Snow is an important determinant of vegetation cover in Arctic ecosystems. At the end of the winter, snow depths can range from a few centimetres on windswept ridges to depths of > 1 m in sheltered areas, or the leeside of slopes (Hinzman et al. 1996). Plants can be protected by deep snow-cover from winter desiccation and wind damage (Shaver et al. 1996). Soils in areas with deeper snow cover tend to be insulated from extreme low winter temperatures, thus increasing rates of nutrient cycling (Nobrega & Grogan 2007). Snowbeds also accumulate organic debris and litter, which generate nutrient additions (Sturm et al. 2005).

We can identify six broad controls on plant distribution and development that determine spatial patterns of LAI in Arctic ecosystems: (i) snow cover; (ii) climate, through direct effects of temperature, insolation and wind on plant development; (iii) hydrology, through the effects of soil moisture; (iv) soil/substrate variability, determining soil nutrients and soil water status; (v) biodiversity, determining the species pool and (vi) disturbance and site history, including the effects of herbivory and ecosystem management.

The first four controls are broadly related to the topography and form the focus of this study. We examine four related hypotheses to test the relative importance of topographical controls on LAI distribution in a tundra ecosystem. Our four hypotheses (H1–4) are that the primary constraint on LAI distribution is through environmental filters determined by either (H1) topographic parameters like elevation, slope and aspect, (H2) estimated landscape soil moisture, (H3) topographic exposure and associated likelihood of snowcover or (H4) derived potential insolation.

The relationships between topographic variables and LAI may vary with scale. The relationships between insolation, exposure and LAI may differ at micro-topographical (0.1–1 m) versus macro-topographical (50–100 m) scales. Hydrological variability may be important across a range of scales, from hummocks to hill slopes. There are close links among the controls, which complicates attribution. For instance, soil conditions affect infiltration, hydraulic conductivity, and plant-water availability (Darmody et al. 2004).

▶ [TASK TO COMPLETE] Write out the stretch of the Arctic vegetation passage from "The relationships between topographic" through "(Darmody et al. 2004).", swapping "hummocks" for "tussocks". The rows have nothing to do with any of this.

▶ [DATASET EXCERPTS]
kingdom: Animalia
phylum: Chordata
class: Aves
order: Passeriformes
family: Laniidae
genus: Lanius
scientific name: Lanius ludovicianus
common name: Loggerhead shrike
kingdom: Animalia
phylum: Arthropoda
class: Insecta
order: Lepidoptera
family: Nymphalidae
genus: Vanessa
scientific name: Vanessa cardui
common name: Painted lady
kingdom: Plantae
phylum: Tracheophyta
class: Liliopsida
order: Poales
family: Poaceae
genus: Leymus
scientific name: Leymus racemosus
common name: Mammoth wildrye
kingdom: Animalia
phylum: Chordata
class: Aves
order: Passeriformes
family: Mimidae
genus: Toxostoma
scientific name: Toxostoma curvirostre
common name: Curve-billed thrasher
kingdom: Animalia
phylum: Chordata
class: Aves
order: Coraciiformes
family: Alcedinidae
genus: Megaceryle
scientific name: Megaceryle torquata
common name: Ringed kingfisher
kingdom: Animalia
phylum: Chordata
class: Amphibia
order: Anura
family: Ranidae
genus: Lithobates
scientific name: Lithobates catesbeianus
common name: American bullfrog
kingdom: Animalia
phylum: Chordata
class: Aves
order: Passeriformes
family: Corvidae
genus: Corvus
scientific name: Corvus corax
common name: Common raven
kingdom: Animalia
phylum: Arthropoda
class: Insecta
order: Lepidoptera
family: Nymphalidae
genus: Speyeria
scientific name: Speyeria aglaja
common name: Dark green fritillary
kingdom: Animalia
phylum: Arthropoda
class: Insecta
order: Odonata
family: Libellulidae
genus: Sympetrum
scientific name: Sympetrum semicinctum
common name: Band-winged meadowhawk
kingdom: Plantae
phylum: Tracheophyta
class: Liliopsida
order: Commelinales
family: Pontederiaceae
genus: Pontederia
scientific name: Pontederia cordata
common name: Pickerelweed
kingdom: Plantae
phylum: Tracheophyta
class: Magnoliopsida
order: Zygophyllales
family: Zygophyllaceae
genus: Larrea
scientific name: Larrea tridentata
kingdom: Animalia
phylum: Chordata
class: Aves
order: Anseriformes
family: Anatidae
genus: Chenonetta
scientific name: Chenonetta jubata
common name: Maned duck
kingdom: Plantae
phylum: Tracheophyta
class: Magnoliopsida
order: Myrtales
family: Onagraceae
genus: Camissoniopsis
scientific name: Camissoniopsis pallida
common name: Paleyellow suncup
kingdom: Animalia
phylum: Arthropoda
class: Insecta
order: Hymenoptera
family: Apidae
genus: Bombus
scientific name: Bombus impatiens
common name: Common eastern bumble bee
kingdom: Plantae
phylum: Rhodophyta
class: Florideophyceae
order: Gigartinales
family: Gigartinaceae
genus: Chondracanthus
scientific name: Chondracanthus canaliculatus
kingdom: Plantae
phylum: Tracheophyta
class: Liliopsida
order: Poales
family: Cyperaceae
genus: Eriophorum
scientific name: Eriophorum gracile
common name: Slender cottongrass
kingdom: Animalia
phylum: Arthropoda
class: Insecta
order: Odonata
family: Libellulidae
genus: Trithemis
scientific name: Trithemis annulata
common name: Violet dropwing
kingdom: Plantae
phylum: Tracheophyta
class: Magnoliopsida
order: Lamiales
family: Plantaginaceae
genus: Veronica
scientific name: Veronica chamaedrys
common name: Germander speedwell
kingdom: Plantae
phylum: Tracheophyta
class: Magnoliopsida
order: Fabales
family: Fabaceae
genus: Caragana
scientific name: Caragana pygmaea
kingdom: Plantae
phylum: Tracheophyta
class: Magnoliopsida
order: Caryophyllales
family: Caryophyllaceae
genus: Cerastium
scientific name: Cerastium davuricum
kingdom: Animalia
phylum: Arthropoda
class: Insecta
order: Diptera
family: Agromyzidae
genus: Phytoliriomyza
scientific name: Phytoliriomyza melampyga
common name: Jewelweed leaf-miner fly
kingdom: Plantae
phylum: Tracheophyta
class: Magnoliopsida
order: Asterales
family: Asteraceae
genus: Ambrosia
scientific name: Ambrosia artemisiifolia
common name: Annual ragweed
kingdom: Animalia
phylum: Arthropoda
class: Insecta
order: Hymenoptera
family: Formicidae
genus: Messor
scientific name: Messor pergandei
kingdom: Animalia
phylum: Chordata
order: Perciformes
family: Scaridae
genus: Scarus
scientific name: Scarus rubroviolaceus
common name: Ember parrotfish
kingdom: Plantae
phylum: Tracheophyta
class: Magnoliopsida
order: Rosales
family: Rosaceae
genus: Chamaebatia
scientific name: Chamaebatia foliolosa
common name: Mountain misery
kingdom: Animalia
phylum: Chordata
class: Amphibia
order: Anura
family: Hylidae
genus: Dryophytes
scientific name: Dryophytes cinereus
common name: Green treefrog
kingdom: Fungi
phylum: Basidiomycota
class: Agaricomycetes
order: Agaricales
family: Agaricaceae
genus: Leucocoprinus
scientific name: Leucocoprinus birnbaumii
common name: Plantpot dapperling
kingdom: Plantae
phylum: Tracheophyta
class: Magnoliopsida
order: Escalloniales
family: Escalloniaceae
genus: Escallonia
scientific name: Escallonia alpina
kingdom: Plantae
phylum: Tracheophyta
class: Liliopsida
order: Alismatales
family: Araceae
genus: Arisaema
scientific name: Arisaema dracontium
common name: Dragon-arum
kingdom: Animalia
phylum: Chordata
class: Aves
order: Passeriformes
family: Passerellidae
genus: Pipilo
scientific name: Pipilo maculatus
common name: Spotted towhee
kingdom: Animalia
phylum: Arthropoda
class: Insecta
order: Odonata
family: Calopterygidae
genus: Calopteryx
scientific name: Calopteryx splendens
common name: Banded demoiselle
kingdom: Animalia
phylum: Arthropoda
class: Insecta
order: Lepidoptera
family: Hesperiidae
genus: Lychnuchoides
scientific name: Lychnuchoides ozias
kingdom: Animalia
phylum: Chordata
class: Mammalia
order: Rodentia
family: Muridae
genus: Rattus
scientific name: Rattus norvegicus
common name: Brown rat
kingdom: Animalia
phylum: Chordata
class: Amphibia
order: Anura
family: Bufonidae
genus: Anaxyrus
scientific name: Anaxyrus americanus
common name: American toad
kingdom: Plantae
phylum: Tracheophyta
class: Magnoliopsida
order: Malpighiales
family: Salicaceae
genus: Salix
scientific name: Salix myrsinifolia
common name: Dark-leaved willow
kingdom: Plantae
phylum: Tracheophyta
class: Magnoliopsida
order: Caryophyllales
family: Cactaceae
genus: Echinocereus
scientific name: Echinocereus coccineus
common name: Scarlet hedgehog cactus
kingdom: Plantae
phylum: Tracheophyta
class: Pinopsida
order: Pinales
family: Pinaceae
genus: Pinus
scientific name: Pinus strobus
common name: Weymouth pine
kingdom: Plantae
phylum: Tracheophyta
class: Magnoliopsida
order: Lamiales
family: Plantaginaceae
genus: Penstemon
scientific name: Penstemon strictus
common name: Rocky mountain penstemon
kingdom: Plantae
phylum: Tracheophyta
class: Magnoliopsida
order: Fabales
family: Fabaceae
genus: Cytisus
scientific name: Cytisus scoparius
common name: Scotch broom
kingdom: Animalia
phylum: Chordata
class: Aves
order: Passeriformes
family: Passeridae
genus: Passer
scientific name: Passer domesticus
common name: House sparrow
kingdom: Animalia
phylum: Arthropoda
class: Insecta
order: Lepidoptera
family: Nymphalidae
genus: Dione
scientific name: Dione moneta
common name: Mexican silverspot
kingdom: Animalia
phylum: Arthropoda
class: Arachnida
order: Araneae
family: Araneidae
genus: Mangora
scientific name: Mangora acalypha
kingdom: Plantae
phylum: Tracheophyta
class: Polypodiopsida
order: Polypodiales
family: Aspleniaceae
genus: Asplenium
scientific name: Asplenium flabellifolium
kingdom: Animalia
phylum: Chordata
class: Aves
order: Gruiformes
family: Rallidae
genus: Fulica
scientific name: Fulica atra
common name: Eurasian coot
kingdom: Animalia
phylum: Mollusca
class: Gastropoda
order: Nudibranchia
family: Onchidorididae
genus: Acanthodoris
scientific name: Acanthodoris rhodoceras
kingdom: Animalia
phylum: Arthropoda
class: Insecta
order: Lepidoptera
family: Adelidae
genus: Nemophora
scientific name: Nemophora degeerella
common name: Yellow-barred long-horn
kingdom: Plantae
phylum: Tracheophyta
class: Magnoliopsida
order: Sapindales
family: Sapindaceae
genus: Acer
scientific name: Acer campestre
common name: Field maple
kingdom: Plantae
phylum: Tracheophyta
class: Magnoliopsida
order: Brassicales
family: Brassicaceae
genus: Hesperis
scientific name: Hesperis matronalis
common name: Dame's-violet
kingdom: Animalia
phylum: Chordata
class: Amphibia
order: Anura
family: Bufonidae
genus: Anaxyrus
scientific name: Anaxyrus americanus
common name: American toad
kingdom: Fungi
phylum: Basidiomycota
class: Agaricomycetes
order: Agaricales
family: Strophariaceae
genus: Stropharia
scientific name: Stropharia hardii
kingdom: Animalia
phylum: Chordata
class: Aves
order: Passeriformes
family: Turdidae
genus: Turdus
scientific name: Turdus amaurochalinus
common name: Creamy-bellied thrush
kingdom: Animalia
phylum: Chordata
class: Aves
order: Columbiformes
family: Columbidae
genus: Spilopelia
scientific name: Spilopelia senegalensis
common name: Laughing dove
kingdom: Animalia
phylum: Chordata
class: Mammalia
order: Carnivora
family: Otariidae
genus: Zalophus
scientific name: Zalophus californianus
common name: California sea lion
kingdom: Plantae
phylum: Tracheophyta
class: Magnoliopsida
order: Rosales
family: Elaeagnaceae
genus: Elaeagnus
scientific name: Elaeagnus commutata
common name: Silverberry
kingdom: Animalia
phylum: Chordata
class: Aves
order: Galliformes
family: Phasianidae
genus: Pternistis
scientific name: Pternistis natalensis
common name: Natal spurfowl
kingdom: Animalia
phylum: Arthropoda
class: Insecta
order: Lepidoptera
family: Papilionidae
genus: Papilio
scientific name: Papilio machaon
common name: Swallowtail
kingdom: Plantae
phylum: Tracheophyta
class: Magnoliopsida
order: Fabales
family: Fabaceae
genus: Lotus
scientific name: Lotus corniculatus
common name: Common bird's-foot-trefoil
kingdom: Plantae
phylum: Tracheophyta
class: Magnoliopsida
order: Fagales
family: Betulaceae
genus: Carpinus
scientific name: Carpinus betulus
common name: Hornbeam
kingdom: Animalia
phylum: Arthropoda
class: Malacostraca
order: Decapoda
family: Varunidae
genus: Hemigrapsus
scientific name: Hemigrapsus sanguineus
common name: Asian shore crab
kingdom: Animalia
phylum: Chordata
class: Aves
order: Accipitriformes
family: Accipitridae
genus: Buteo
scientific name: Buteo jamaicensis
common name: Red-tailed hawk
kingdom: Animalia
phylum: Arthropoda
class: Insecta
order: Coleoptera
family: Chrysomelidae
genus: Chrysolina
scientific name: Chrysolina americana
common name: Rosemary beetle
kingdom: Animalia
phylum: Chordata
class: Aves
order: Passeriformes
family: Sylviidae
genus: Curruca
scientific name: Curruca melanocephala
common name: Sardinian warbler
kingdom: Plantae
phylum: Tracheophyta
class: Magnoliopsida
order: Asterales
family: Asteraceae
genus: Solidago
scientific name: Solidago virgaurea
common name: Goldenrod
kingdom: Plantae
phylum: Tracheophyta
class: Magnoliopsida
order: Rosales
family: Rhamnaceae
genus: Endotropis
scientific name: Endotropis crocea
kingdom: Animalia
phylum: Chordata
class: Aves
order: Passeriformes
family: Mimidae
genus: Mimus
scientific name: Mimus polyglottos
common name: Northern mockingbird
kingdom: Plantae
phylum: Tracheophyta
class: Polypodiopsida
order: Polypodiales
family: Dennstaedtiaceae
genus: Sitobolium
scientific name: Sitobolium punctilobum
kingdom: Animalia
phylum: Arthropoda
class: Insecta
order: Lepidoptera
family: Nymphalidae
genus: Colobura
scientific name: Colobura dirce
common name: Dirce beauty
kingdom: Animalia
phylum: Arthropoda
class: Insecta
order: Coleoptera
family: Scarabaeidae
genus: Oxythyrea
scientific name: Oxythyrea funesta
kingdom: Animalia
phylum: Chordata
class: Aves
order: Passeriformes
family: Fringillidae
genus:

▶ [EXERCISE SOLUTION]
The relationships between topographic variables and LAI may vary with scale. The relationships between insolation, exposure and LAI may differ at micro-topographical (0.1–1 m) versus macro-topographical (50–100 m) scales. Hydrological variability may be important across a range of scales, from tussocks to hill slopes. There are close links among the controls, which complicates attribution. For instance, soil conditions affect infiltration, hydraulic conductivity, and plant-water availability (Darmody et al. 2004).